Evaluation of Fibrin-Agarose Tissue-Like Hydrogels Biocompatibility for Tissue Engineering Applications

Fernando Campos; Ana Belen Bonhome-Espinosa; Jesús Chato-Astrain; David Sánchez-Porras; Óscar Darío García-García; Ramón Carmona; Modesto T López-López; Miguel Alaminos; Víctor Carriel; Ismael A Rodriguez

doi:10.3389/fbioe.2020.00596

Evaluation of Fibrin-Agarose Tissue-Like Hydrogels Biocompatibility for Tissue Engineering Applications

Front Bioeng Biotechnol. 2020 Jun 16:8:596. doi: 10.3389/fbioe.2020.00596. eCollection 2020.

Authors

Fernando Campos^{1

2}, Ana Belen Bonhome-Espinosa^{2

3}, Jesús Chato-Astrain^{1

2}, David Sánchez-Porras¹, Óscar Darío García-García^{1

2}, Ramón Carmona⁴, Modesto T López-López^{2

3}, Miguel Alaminos^{1

2}, Víctor Carriel^{1

2}, Ismael A Rodriguez^{1

5}

Affiliations

¹ Department of Histology and Tissue Engineering Group, Faculty of Medicine, University of Granada, Granada, Spain.
² Instituto de Investigación Biosanitaria ibs.GRANADA, Granada, Spain.
³ Department of Applied Physics, Faculty of Science, University of Granada, Granada, Spain.
⁴ Department of Cell Biology, Faculty of Sciences, University of Granada, Granada, Spain.
⁵ Department of Histology, Faculty of Dentistry, National University of Cordoba, Cordoba, Argentina.

Abstract

Generation of biocompatible and biomimetic tissue-like biomaterials is crucial to ensure the success of engineered substitutes in tissue repair. Natural biomaterials able to mimic the structure and composition of native extracellular matrices typically show better results than synthetic biomaterials. The aim of this study was to perform an in vivo time-course biocompatibility analysis of fibrin-agarose tissue-like hydrogels at the histological, imagenological, hematological, and biochemical levels. Tissue-like hydrogels were produced by a controlled biofabrication process allowing the generation of biomechanically and structurally stable hydrogels. The hydrogels were implanted subcutaneously in 25 male Wistar rats and evaluated after 1, 5, 9, and 12 weeks of in vivo follow-up. At each period of time, animals were analyzed using magnetic resonance imaging (MRI), hematological analyses, and histology of the local area in which the biomaterials were implanted, along with major vital organs (liver, kidney, spleen, and regional lymph nodes). MRI results showed no local or distal alterations during the whole study period. Hematology and biochemistry showed some fluctuation in blood cells values and in some biochemical markers over the time. However, these parameters were progressively normalized in the framework of the homeostasis process. Histological, histochemical, and ultrastructural analyses showed that implantation of fibrin-agarose scaffolds was followed by a progressive process of cell invasion, synthesis of components of the extracellular matrix (mainly, collagen) and neovascularization.
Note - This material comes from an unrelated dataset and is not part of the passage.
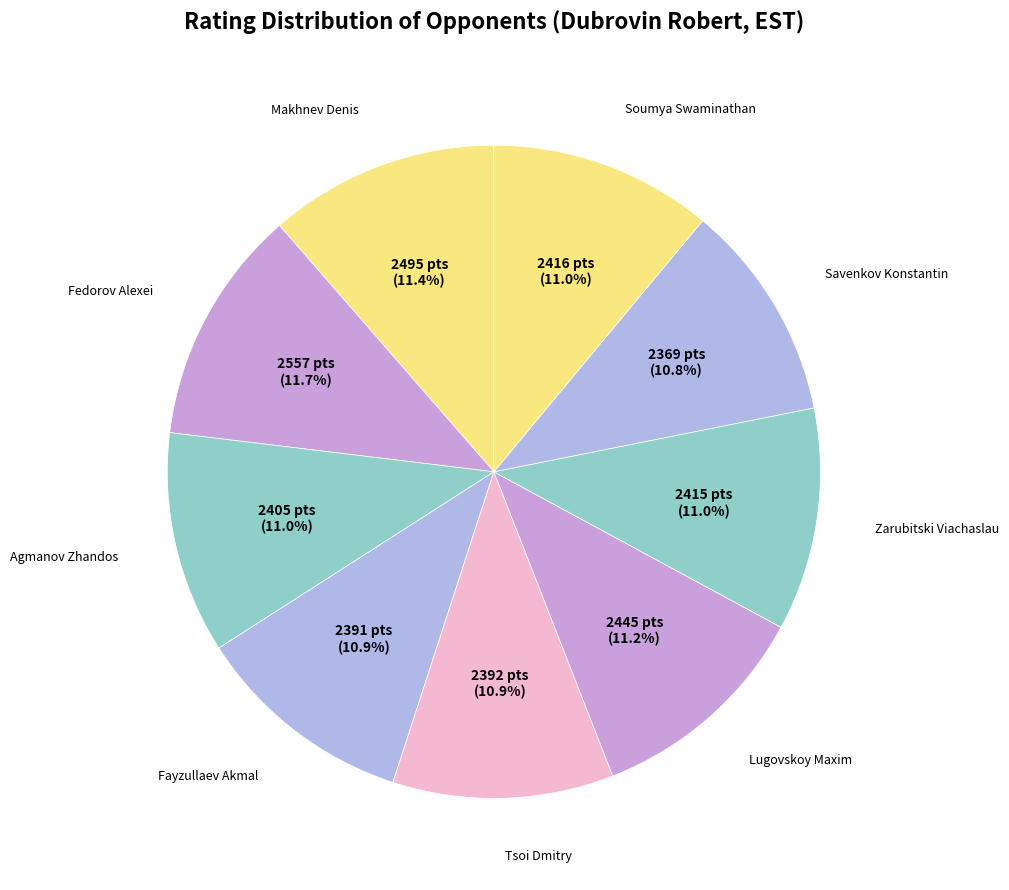

What is the smallest slice in the pie chart?

Savenkov Konstantin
Implanted biomaterials were successfully biodegraded and biointegrated at 12 weeks without any associated histopathological alteration in the implanted zone or distal vital organs. In summary, our in vivo study suggests that fibrin-agarose tissue-like hydrogels could have potential clinical usefulness in engineering applications in terms of biosafety and biocompatibility.

Keywords: biodegradation; blood and biochemical profile; fibrin-agarose hydrogels; histological assessment; in vivo biocompatibility; tissue engineering.